Overhead of a glass of red wine with red grapes and a cork in the background

Health benefits and concerns of red wine

The double-edged glass

Story by Rachel Parrott

For centuries red wine has been a staple at dinner tables and a highlight in toasts across cultures. Celebrated not just for its rich flavors and social allure, red wine also carries a reputation for health benefits, attributed to its unique components. However, this double-edged glass holds more than just antioxidants; it brings its share of health concerns, especially when consumed in excess. If you are a nondrinker, health experts do not recommend that you start drinking alcohol. But if you enjoy alcohol in moderation, red wine is worth considering.

The whole grape advantage 

Red wine’s unique position as the most health-beneficial alcoholic beverage is largely attributed to its production process, which includes the whole grape — skin and all. The grape skin, rich in antioxidants, imparts red wine with higher antioxidant levels, compared to white wine. Among these antioxidants, polyphenols like resveratrol stand out, possibly offering protection against various diseases, including heart disease, cancer, Alzheimer’s, diabetes and more. When choosing between alcoholic options, red wine emerges as a comparatively healthier choice.

Food rich in resveratrol with structural chemical formula of resveratrol. Grapes, plum, dark chocolate, blueberry, red currant, pistachios, peanuts as natural sources of resveratrol and antioxidants.

Moderation is key

While moderate consumption of red wine — about one to two glasses daily — is linked to reduced risk of several health issues, it’s crucial to recognize that excessive drinking can negate these benefits and pose significant health risks. It’s also important to highlight that the benefits associated with resveratrol are not exclusive to red wine. This compound, known for its anti-inflammatory and antioxidant properties, can also be found in a variety of other foods, such as grapes, berries, peanuts and dark chocolate. This offers a beneficial alternative for those who are either not inclined to consume alcoholic beverages or who are advised against it due to health reasons or medication interactions. 

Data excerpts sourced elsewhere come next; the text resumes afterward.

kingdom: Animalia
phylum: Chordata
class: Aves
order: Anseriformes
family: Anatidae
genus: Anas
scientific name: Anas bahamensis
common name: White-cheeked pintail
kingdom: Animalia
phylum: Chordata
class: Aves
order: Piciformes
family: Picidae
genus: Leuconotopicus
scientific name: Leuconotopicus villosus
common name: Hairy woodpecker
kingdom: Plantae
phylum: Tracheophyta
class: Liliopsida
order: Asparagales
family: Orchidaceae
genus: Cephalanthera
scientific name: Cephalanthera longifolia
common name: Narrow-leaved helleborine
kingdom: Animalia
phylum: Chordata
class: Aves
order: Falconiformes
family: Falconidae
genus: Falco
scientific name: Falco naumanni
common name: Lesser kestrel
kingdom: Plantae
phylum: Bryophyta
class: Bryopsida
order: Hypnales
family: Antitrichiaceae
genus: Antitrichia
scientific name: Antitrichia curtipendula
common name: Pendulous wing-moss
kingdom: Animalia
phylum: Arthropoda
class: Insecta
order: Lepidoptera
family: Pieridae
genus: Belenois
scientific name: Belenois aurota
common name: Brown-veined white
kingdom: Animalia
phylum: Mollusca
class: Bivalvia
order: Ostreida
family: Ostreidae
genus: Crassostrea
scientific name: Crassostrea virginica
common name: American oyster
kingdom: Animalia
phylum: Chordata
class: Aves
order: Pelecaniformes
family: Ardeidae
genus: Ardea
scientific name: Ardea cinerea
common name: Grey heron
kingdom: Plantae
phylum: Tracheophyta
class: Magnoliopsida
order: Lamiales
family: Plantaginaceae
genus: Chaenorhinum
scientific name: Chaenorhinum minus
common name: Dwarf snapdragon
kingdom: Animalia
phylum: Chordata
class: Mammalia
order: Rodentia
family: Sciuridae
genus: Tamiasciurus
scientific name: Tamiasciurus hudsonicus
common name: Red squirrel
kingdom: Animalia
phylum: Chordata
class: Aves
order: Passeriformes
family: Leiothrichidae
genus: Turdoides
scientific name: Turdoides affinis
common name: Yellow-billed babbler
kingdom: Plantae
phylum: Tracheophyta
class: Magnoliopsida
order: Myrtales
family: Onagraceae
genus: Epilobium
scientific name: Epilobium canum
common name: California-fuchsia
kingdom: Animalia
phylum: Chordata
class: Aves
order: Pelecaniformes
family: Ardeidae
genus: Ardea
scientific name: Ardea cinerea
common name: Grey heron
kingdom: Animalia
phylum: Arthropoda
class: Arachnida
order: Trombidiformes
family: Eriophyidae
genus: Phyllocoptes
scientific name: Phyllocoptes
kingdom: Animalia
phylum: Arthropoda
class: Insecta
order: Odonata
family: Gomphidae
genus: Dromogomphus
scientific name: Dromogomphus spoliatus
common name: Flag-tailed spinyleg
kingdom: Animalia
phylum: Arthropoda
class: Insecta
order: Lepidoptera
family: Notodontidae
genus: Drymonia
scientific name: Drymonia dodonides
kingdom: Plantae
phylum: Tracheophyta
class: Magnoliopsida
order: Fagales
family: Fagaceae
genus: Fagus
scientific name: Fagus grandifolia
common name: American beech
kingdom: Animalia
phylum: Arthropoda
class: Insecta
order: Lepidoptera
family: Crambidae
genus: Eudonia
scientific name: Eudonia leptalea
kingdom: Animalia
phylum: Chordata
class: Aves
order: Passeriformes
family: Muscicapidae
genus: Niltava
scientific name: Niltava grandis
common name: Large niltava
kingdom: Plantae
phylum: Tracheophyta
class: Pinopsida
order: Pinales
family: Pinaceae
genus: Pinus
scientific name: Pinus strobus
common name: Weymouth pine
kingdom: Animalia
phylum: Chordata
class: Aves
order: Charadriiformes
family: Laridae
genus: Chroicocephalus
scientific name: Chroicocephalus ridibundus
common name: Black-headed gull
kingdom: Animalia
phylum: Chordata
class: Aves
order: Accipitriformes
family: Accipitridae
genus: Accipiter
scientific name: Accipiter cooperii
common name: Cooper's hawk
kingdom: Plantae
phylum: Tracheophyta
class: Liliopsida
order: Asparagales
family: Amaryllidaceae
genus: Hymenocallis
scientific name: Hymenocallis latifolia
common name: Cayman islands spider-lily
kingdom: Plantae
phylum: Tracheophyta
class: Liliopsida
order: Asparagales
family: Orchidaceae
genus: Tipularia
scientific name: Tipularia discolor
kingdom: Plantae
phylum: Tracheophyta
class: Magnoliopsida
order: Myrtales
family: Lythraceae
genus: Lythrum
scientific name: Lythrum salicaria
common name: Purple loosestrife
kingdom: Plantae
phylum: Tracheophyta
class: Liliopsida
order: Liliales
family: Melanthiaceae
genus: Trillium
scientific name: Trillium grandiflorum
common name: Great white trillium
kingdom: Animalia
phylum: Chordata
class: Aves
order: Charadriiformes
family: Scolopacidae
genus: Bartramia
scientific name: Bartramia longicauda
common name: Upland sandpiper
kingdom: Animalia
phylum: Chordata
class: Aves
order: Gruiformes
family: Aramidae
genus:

The rise of non-alcoholic elixirs

As health-conscious trends gain momentum, the landscape of non-alcoholic beverages is undergoing a transformation, with elixirs emerging as a popular choice. Unlike mocktails that replicate traditional cocktails sans alcohol, elixirs are designed to enhance physical well-being, incorporating superfoods and adaptogens to combat stress, anxiety and fatigue. This shift reflects a growing preference for wellness-aligned, hangover-free options that contribute to improved sleep and overall health.

Two glasses of red wine with a bottle on a wooden barrel

Organic wines: A healthier alternative?

The debate around organic wines also merits attention. Organic winemaking, free from toxic pesticides and synthetic fertilizers, results in grapes with robust skins and higher antioxidant levels. Generally, organic wines have less sugar and lack certain additives, potentially reducing the likelihood of headaches. However, the evidence supporting these benefits is not conclusive. Personal experimentation, such as starting with small amounts and observing reactions, can be a practical approach to understanding individual tolerance and avoiding negative effects like headaches and hangovers.

Tannin blend in a glass of old wine. Wine structure.

Understanding red wine headaches

Red wine is often associated with headaches. Theories suggest that histamines and tannins present in grape skins, used in red wine fermentation, might trigger headaches. Additionally, the interaction of alcohol with certain enzymes could contribute to these headaches. Here are some tips on how to cure or prevent red wine headaches:

Stay hydrated: Alcohol is a diuretic, which means it makes you lose fluids. This dehydration can lead to headaches. To counteract this, drink plenty of water before, during and after your wine consumption. A good rule is to have a glass of water for every glass of wine.

Eat before you drink: Never drink wine on an empty stomach. Eating food before or while you drink can slow the absorption of alcohol and reduce the severity of hangovers, including headaches.

Limit your intake: The simplest way to avoid a red wine headache is to limit how much you drink. Stick to one or two glasses, and be mindful of the alcohol content in the wine you’re choosing.

Choose low-tannin wines: Some people are sensitive to tannins, compounds found in the skins, seeds and stems of grapes. Tannins are more prevalent in red wines, and this sensitivity can trigger headaches. Opt for low-tannin red wines like Pinot Noir or Merlot.

Take an antihistamine: If you’re prone to allergies and think histamines might be the cause of your wine headaches, try taking a non-drowsy antihistamine before drinking wine. Just be sure to consult with a healthcare provider before doing so.

Magnesium may help: Some studies suggest that magnesium can help prevent headaches, including those caused by alcohol. Consider incorporating magnesium-rich foods into your diet, or talk to your doctor about magnesium supplements.

Get enough rest: Make sure you’re well rested before enjoying wine. Fatigue can make you more susceptible to headaches.